Le rapporteur a ensuite indiqué que l'observatoire national de l'action sociale décentralisée sur l'enfance en danger (ODAS) faisait état de 19.000 cas de maltraitance en 1998, ces chiffres ne représentant que 25 à 30 % de la réalité selon les comparaisons internationales, et de 83.000 signalements d'enfants en danger, 60 % de ces signalements étant transmis au Parquet.

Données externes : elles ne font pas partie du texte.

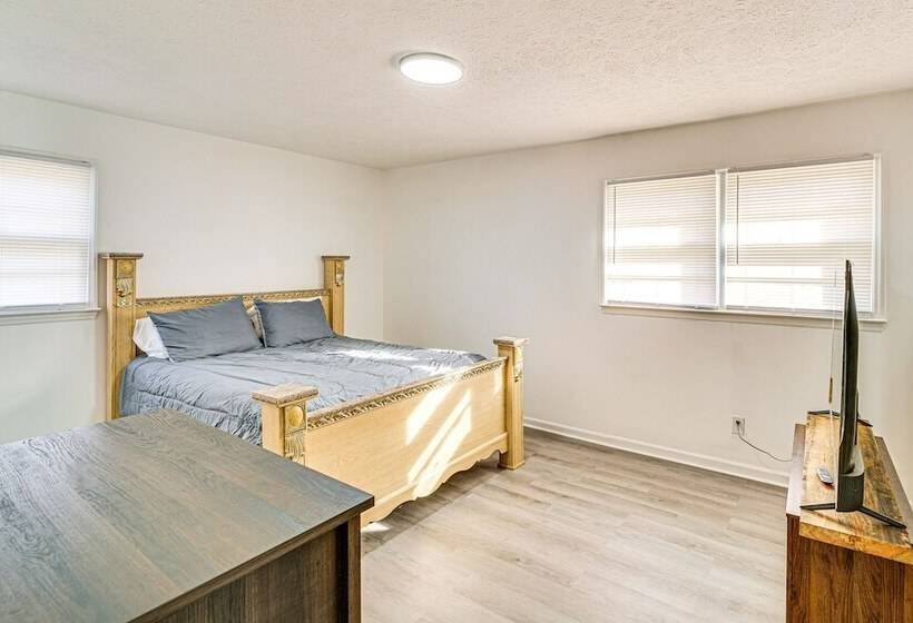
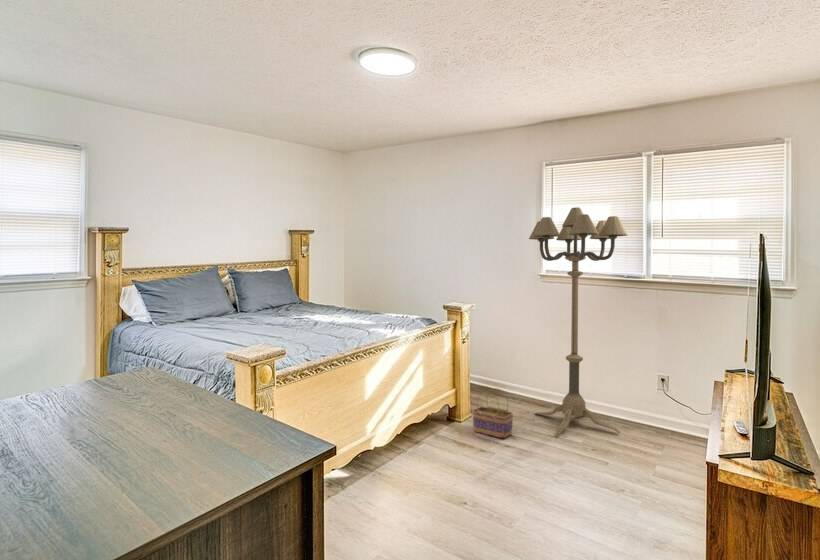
+ basket [472,387,514,439]
+ floor lamp [528,206,629,436]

Il a ajouté que plus de 90 % des cas relevaient des familles, les parents isolés et inactifs étant sur-représentés parmi les auteurs de mauvais traitements.

Exposant le dispositif mis en place pour lutter contre la maltraitance infantile, il a rappelé que la loi dite Dorlhac du 10 juillet 1989 avait précisé les modalités de signalement des mauvais traitements et consacré le principe du signalement à l'autorité judiciaire, ce dispositif étant complété par des dispositions générales relatives à cette obligation : article 40 du code de procédure pénale, article 434-3 du même code visant la non-assistance à mineurs de 15 ans en danger, article 45 du code de déontologie médicale prévoyant dans ce cas une exception au secret médical.

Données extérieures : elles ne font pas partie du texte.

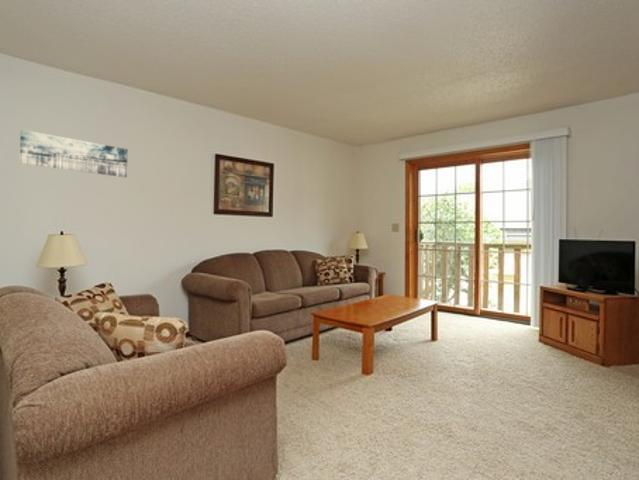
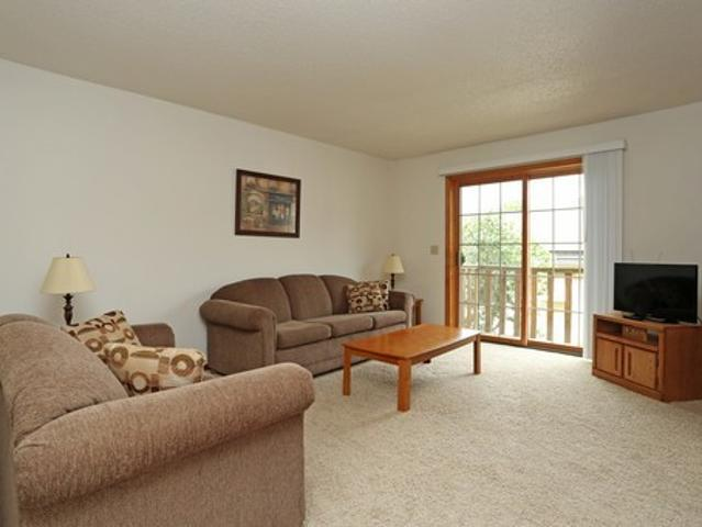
- wall art [18,129,129,178]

Il a également énuméré les circulaires relevant de l'éducation nationale relatives au rôle des médecins et infirmières scolaires en matière de signalement, à la prévention des mauvais traitements et aux conséquences, pour les personnels, d'un non-signalement au procureur de la République.

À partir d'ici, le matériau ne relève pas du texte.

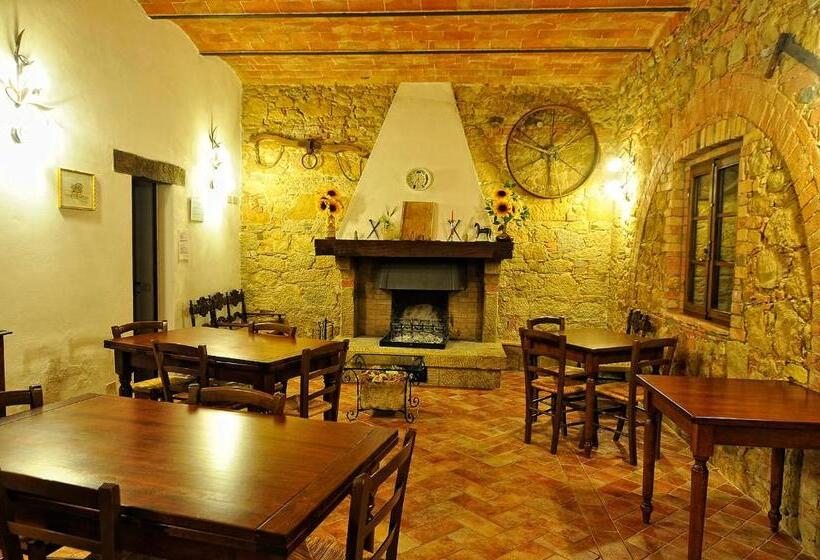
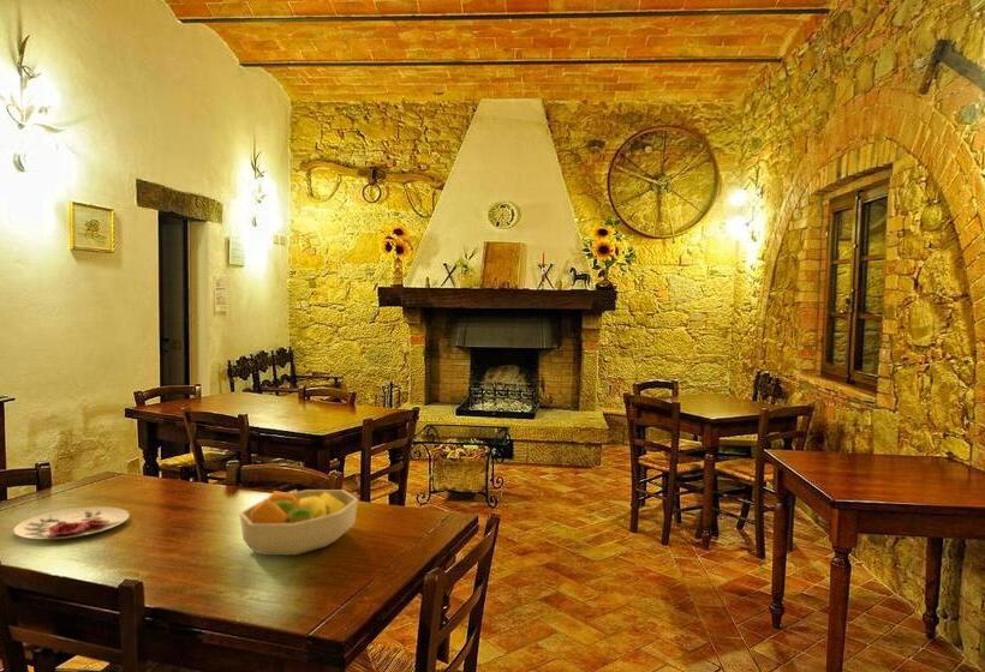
+ fruit bowl [238,488,359,556]
+ plate [12,505,131,540]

Il a ajouté que des campagnes de sensibilisation et des rapports récents sur l'enfance maltraitée témoignaient de la nécessité d'améliorer le dispositif existant.

Il a indiqué que la moitié des repérages d'enfants maltraités provenait des " professionnels ", 50 % de ces informations étant transmises à l'aide sociale à l'enfance et débouchant sur un signalement ou une transmission judiciaire, et que le système de détection ne permettait pas d'appréhender et d'anticiper de manière satisfaisante les risques encourus par les enfants en danger : cette situation semble résulter des réticences des travailleurs sociaux à saisir le juge, de l'encombrement de la justice et de la logique de l'aide sociale qui tient à maintenir le lien de l'enfant avec sa famille.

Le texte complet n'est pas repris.